Divorce without court. Amicable divorce. Good divorce. Civilised separation. There are many ways you can describe the idea of preserving your health, your wealth and your family after separation. And there are many ways to go about making sure your marriage or relationship doesn’t end in an expensive war of words between lawyers, that could do lasting damage to everyone.

Most people don’t know who they should turn to when they decide to separate. Does that include you? The chances are that you think the logical next step is to see a family lawyer. Even if you have heard about mediation, collaborative practice or arbitration, you may not know how to locate any of those services.

You probably hope that the lawyer you see will help you to stay out of court, and reach an amicable settlement with your ex. You could get lucky in your choice of lawyer. And in turn, you could get lucky with the lawyer your ex chooses. And you could get even luckier if they get on and can help you to unpack your relationship, and focus on making the best of the future for you and your whole fmaily. The truth is, that is not very likely, and do you really want to rely on luck to get you through such a difficult time as this?

The lawyer you or your spouse first consult can have a huge impact on your family’s experience of separation and divorce.

Most lawyers will tell you that they settle most of their cases. What they won’t be able to tell you is just how they are going to do that, because the “how” is going to depend on the other lawyer involved. There are no rules for how lawyers approach settlement. Unless you and your ex have educated yourselves and agreed on the approach you want to take- mediation, collaboration, round table conferencing, arbitration, you merely leave it to luck. You both need to deliver the same message to your separate lawyers, and they need to heed what you say and have the skills and willingness to deliver what you want. You could get lucky. Or not.

Collaborative lawyers can meet you together to give information about staying out of court, using a clear and supported pathway. This is not about leaving it to luck. You will hear the same information from the same person at the same time. You can be put in touch with, perhaps, a psychologist and financial planner, who will form a team with a lawyer for each of you, to help you through your separation, focusing on the future and the wellbeing of all your family. Be sure that the collaborative lawyer can walk the walk, and not just say some nice words on their website. Ask questions about their experience, and about their successes and failures.
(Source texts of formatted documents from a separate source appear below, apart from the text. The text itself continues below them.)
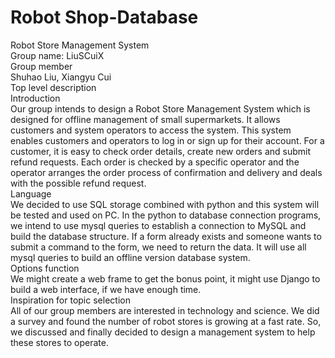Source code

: # Robot Shop-Database  
Robot Store Management System  
Group name: LiuSCuiX  
Group member  
Shuhao Liu, Xiangyu Cui  
Top level description  
Introduction  
Our group intends to design a Robot Store Management System which is designed for offline management of small supermarkets. It allows customers and system operators to access the system. This system enables customers and  operators to log in or sign up for their account. For a customer, it is easy to check order details, create new orders and submit refund requests. Each order is checked by a specific operator and the operator arranges the order process of confirmation and delivery and deals with the possible refund request.  
Language  
We decided to use SQL storage combined with python and this system will be tested and used on PC.
In the python to database connection programs, we intend to use mysql queries to establish a connection to MySQL and build the database structure. If a form already exists and someone wants to submit a command to the form, we need to return the data. It will use all mysql queries to build an offline version database system.  
Options function  
We might create a web frame to get the bonus point, it might use Django to build a web interface, if we have enough time.  
Inspiration for topic selection    
All of our group members are interested in technology and science. We did a survey and found the number of robot stores is growing at a fast rate.
So, we discussed and finally decided to design a management system to help these stores to operate.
Ask your collaborative lawyer about mediation, co-operative negotiation, arbitration, so that you can compare, and be informed about what is going to work best for you.

Collaborative lawyers are highly committed to not only keeping you out of court, but seeing your separation as more of an emotional crisis than a legal crisis. They have an enlightened view of separation and divorce. And if you decide to meet one, that’s extremely lucky.